5. Constitue une activité concurrentielle exercée par une personne morale de droit public, au sens de ce texte, à l'exclusion de l'activité se rattachant par sa nature, son objet et les règles auxquelles elle est soumise, à l'exercice de prérogatives de puissance publique ou répondant à des fonctions de caractère exclusivement social et à des exigences de solidarité nationale, toute activité économique consistant à offrir des biens ou des services sur un marché donné, sur lequel d'autres opérateurs interviennent ou, au regard des conditions concrètes de l'exploitation de cette activité, ont la possibilité réelle et non purement hypothétique d'entrer.

6. Pour retenir que l'exercice d'une activité concurrentielle par l'établissement public n'est pas caractérisé, l'arrêt énonce qu'au regard des dispositions de l'article L. 321-1 du code de l'urbanisme et du décret n° 73-250 du 7 mars 1973 modifié portant création de l'Etablissement public foncier de Lorraine, celui-ci intervient dans le cadre de programmes pluriannuels établis en fonction des finalités d'aménagement durable, de développement social urbain, de restructuration, de préservation des espaces naturels et agricoles durable, au travers notamment du recours à des procédures de puissance publique. Il ajoute que cette intervention s'inscrit dans un contexte lorrain de désindustrialisation, de restructuration militaire et de baisse de la démographie pesant sur l'activité économique de cette région et les conditions d'utilisation du foncier. Il en déduit que l'établissement public est placé dans une situation différente des autres opérateurs, en particulier privés, et non concurrentielle avec ces derniers.
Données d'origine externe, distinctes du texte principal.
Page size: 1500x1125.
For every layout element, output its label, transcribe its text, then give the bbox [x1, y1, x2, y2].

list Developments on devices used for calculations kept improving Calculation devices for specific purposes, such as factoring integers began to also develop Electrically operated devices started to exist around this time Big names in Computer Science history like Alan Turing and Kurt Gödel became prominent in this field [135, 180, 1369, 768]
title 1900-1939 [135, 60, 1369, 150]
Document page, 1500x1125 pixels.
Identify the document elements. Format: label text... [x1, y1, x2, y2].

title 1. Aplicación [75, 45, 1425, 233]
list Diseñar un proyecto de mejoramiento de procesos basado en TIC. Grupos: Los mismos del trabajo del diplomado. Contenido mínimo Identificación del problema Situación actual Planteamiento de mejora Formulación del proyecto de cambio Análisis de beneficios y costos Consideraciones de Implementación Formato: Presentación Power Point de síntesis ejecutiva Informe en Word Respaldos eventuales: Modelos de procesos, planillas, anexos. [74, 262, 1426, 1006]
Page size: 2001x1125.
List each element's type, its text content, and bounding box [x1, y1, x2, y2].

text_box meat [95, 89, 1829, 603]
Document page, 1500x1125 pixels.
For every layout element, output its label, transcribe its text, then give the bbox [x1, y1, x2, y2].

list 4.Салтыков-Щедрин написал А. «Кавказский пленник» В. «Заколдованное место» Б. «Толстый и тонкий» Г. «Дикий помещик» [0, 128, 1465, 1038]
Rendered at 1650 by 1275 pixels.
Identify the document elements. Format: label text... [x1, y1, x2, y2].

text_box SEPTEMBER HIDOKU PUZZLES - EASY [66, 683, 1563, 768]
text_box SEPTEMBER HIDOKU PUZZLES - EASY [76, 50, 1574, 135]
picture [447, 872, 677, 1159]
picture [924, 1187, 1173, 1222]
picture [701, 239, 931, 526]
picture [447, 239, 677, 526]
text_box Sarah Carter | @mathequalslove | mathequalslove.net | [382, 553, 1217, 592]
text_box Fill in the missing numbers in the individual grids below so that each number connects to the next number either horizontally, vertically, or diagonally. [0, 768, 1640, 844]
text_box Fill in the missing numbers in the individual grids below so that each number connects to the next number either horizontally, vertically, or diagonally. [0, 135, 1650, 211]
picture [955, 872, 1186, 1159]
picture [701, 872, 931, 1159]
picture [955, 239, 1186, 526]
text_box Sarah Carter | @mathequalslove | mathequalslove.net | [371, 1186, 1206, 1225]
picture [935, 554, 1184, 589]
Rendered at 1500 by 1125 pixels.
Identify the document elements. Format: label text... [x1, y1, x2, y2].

7. En se déterminant ainsi, sans rechercher si l'établissement public exerçait une activité économique dans des conditions excluant toute concurrence actuelle ou potentielle d'autres opérateurs, la cour d'appel a privé sa décision de base légale.

PAR CES MOTIFS, et sans qu'il y ait lieu de statuer sur l'autre grief du pourvoi, la Cour :

CASSE ET ANNULE, sauf en ce qu'il a rejeté la demande de sursis à statuer, l'arrêt rendu le 19 janvier 2021, entre les parties, par la cour d'appel de Nancy ;

Remet, sauf sur ce point, l'affaire et les parties dans l'état où elles se trouvaient avant cet arrêt et les renvoie devant la cour d'appel de Colmar.

Arrêt rendu en formation de section.

- Président : M. Pireyre - Rapporteur : M. Labaune - Avocat général : Mme Tuffreau - Avocat(s) : SCP Gatineau, Fattaccini et Rebeyrol ; SCP Jean-Philippe Caston -

Textes visés :

Article L. 651-1, 4°, du code de la sécurité sociale, dans sa rédaction issue de la loi n° 2007-1786 du 19 décembre 2007.

Rapprochement(s) :

2e Civ., 10 octobre 2019, pourvoi n° 18-20.760, Bull. (rejet).